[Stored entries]
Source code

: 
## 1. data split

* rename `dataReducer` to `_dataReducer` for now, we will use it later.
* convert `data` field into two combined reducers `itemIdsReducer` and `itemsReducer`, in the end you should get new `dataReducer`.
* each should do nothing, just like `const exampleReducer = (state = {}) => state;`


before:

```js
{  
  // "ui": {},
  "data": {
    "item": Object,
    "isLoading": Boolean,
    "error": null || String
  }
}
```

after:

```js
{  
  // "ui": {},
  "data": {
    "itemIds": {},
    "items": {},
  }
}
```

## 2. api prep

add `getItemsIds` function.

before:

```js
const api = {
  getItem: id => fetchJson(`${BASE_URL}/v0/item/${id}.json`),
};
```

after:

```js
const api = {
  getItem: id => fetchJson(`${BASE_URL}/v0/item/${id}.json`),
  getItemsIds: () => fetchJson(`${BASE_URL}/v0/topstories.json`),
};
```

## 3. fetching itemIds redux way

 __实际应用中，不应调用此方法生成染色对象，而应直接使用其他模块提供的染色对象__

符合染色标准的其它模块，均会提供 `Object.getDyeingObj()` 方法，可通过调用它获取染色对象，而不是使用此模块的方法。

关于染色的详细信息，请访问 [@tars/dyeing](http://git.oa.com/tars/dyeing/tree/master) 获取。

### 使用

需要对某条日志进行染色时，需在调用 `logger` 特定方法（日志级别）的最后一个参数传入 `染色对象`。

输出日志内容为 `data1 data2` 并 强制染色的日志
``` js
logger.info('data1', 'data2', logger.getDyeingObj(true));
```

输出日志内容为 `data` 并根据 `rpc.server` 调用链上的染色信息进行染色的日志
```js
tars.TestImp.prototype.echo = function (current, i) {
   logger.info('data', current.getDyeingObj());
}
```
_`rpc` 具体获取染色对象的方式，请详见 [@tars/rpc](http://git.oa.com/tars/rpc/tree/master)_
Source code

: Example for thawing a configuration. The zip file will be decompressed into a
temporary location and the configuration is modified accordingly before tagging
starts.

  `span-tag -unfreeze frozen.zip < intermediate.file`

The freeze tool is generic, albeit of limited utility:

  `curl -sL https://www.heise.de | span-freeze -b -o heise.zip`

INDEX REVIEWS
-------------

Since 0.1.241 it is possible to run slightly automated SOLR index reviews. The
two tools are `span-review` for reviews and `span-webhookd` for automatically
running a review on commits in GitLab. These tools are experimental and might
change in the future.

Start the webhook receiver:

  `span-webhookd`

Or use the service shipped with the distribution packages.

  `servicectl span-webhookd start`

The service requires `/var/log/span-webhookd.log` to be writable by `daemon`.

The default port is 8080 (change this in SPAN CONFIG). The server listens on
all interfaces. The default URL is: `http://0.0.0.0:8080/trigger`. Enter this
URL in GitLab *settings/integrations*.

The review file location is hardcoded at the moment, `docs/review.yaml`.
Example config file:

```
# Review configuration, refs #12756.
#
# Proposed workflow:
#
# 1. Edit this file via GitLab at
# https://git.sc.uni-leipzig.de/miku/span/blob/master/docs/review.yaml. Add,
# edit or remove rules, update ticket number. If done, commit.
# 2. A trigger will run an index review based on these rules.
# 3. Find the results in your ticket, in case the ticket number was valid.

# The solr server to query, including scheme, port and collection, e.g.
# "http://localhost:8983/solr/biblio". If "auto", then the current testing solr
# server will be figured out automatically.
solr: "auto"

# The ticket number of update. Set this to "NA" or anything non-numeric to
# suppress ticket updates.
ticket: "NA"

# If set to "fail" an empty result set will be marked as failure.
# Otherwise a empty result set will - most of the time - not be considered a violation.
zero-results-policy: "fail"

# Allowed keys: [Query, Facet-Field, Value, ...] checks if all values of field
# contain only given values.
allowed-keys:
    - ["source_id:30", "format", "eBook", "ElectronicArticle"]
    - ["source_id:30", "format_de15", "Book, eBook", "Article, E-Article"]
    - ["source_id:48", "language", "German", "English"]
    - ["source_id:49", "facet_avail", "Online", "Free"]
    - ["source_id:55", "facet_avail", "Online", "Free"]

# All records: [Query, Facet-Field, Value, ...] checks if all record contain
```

» Work to complete:
Each record must be returned in full and exactly.

» Written response:
Source code

: 
## 1. data split

* rename `dataReducer` to `_dataReducer` for now, we will use it later.
* convert `data` field into two combined reducers `itemIdsReducer` and `itemsReducer`, in the end you should get new `dataReducer`.
* each should do nothing, just like `const exampleReducer = (state = {}) => state;`


before:

```js
{  
  // "ui": {},
  "data": {
    "item": Object,
    "isLoading": Boolean,
    "error": null || String
  }
}
```

after:

```js
{  
  // "ui": {},
  "data": {
    "itemIds": {},
    "items": {},
  }
}
```

## 2. api prep

add `getItemsIds` function.

before:

```js
const api = {
  getItem: id => fetchJson(`${BASE_URL}/v0/item/${id}.json`),
};
```

after:

```js
const api = {
  getItem: id => fetchJson(`${BASE_URL}/v0/item/${id}.json`),
  getItemsIds: () => fetchJson(`${BASE_URL}/v0/topstories.json`),
};
```

## 3. fetching itemIds redux way

 __实际应用中，不应调用此方法生成染色对象，而应直接使用其他模块提供的染色对象__

符合染色标准的其它模块，均会提供 `Object.getDyeingObj()` 方法，可通过调用它获取染色对象，而不是使用此模块的方法。

关于染色的详细信息，请访问 [@tars/dyeing](http://git.oa.com/tars/dyeing/tree/master) 获取。

### 使用

需要对某条日志进行染色时，需在调用 `logger` 特定方法（日志级别）的最后一个参数传入 `染色对象`。

输出日志内容为 `data1 data2` 并 强制染色的日志
``` js
logger.info('data1', 'data2', logger.getDyeingObj(true));
```

输出日志内容为 `data` 并根据 `rpc.server` 调用链上的染色信息进行染色的日志
```js
tars.TestImp.prototype.echo = function (current, i) {
   logger.info('data', current.getDyeingObj());
}
```
_`rpc` 具体获取染色对象的方式，请详见 [@tars/rpc](http://git.oa.com/tars/rpc/tree/master)_
Source code

: Example for thawing a configuration. The zip file will be decompressed into a
temporary location and the configuration is modified accordingly before tagging
starts.

  `span-tag -unfreeze frozen.zip < intermediate.file`

The freeze tool is generic, albeit of limited utility:

  `curl -sL https://www.heise.de | span-freeze -b -o heise.zip`

INDEX REVIEWS
-------------

Since 0.1.241 it is possible to run slightly automated SOLR index reviews. The
two tools are `span-review` for reviews and `span-webhookd` for automatically
running a review on commits in GitLab. These tools are experimental and might
change in the future.

Start the webhook receiver:

  `span-webhookd`

Or use the service shipped with the distribution packages.

  `servicectl span-webhookd start`

The service requires `/var/log/span-webhookd.log` to be writable by `daemon`.

The default port is 8080 (change this in SPAN CONFIG). The server listens on
all interfaces. The default URL is: `http://0.0.0.0:8080/trigger`. Enter this
URL in GitLab *settings/integrations*.

The review file location is hardcoded at the moment, `docs/review.yaml`.
Example config file:

```
# Review configuration, refs #12756.
#
# Proposed workflow:
#
# 1. Edit this file via GitLab at
# https://git.sc.uni-leipzig.de/miku/span/blob/master/docs/review.yaml. Add,
# edit or remove rules, update ticket number. If done, commit.
# 2. A trigger will run an index review based on these rules.
# 3. Find the results in your ticket, in case the ticket number was valid.

# The solr server to query, including scheme, port and collection, e.g.
# "http://localhost:8983/solr/biblio". If "auto", then the current testing solr
# server will be figured out automatically.
solr: "auto"

# The ticket number of update. Set this to "NA" or anything non-numeric to
# suppress ticket updates.
ticket: "NA"

# If set to "fail" an empty result set will be marked as failure.
# Otherwise a empty result set will - most of the time - not be considered a violation.
zero-results-policy: "fail"

# Allowed keys: [Query, Facet-Field, Value, ...] checks if all values of field
# contain only given values.
allowed-keys:
    - ["source_id:30", "format", "eBook", "ElectronicArticle"]
    - ["source_id:30", "format_de15", "Book, eBook", "Article, E-Article"]
    - ["source_id:48", "language", "German", "English"]
    - ["source_id:49", "facet_avail", "Online", "Free"]
    - ["source_id:55", "facet_avail", "Online", "Free"]

# All records: [Query, Facet-Field, Value, ...] checks if all record contain
```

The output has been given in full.